## Items listed in a dataset:
☆ ☆ ☆ ☆ ☆ ☆ ☆
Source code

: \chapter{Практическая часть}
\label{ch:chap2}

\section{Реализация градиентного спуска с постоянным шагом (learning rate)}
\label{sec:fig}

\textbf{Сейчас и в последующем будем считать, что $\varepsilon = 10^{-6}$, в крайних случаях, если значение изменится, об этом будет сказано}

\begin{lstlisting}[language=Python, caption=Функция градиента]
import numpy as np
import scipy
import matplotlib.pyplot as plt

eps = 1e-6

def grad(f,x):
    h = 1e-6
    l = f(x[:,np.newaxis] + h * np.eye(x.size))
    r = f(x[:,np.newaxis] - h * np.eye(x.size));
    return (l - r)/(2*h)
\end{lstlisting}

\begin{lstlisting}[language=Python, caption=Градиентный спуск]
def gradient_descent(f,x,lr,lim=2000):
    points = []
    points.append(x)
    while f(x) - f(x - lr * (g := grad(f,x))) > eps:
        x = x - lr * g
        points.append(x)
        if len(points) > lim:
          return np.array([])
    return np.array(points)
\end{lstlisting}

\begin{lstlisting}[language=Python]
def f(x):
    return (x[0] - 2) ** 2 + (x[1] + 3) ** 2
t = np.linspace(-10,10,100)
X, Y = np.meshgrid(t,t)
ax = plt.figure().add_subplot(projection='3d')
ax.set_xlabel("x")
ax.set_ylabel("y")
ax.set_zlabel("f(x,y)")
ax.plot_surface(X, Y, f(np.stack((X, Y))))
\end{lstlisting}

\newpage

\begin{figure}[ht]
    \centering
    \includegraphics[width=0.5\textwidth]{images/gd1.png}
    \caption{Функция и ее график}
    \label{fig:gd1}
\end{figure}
☆ ☆ ☆ ☆ ☆ ☆ ☆
## Work item:
Each entry is to be retyped exactly as it appears.

## Response to the task:
Source code

: \chapter{Практическая часть}
\label{ch:chap2}

\section{Реализация градиентного спуска с постоянным шагом (learning rate)}
\label{sec:fig}

\textbf{Сейчас и в последующем будем считать, что $\varepsilon = 10^{-6}$, в крайних случаях, если значение изменится, об этом будет сказано}

\begin{lstlisting}[language=Python, caption=Функция градиента]
import numpy as np
import scipy
import matplotlib.pyplot as plt

eps = 1e-6

def grad(f,x):
    h = 1e-6
    l = f(x[:,np.newaxis] + h * np.eye(x.size))
    r = f(x[:,np.newaxis] - h * np.eye(x.size));
    return (l - r)/(2*h)
\end{lstlisting}

\begin{lstlisting}[language=Python, caption=Градиентный спуск]
def gradient_descent(f,x,lr,lim=2000):
    points = []
    points.append(x)
    while f(x) - f(x - lr * (g := grad(f,x))) > eps:
        x = x - lr * g
        points.append(x)
        if len(points) > lim:
          return np.array([])
    return np.array(points)
\end{lstlisting}

\begin{lstlisting}[language=Python]
def f(x):
    return (x[0] - 2) ** 2 + (x[1] + 3) ** 2
t = np.linspace(-10,10,100)
X, Y = np.meshgrid(t,t)
ax = plt.figure().add_subplot(projection='3d')
ax.set_xlabel("x")
ax.set_ylabel("y")
ax.set_zlabel("f(x,y)")
ax.plot_surface(X, Y, f(np.stack((X, Y))))
\end{lstlisting}

\newpage

\begin{figure}[ht]
    \centering
    \includegraphics[width=0.5\textwidth]{images/gd1.png}
    \caption{Функция и ее график}
    \label{fig:gd1}
\end{figure}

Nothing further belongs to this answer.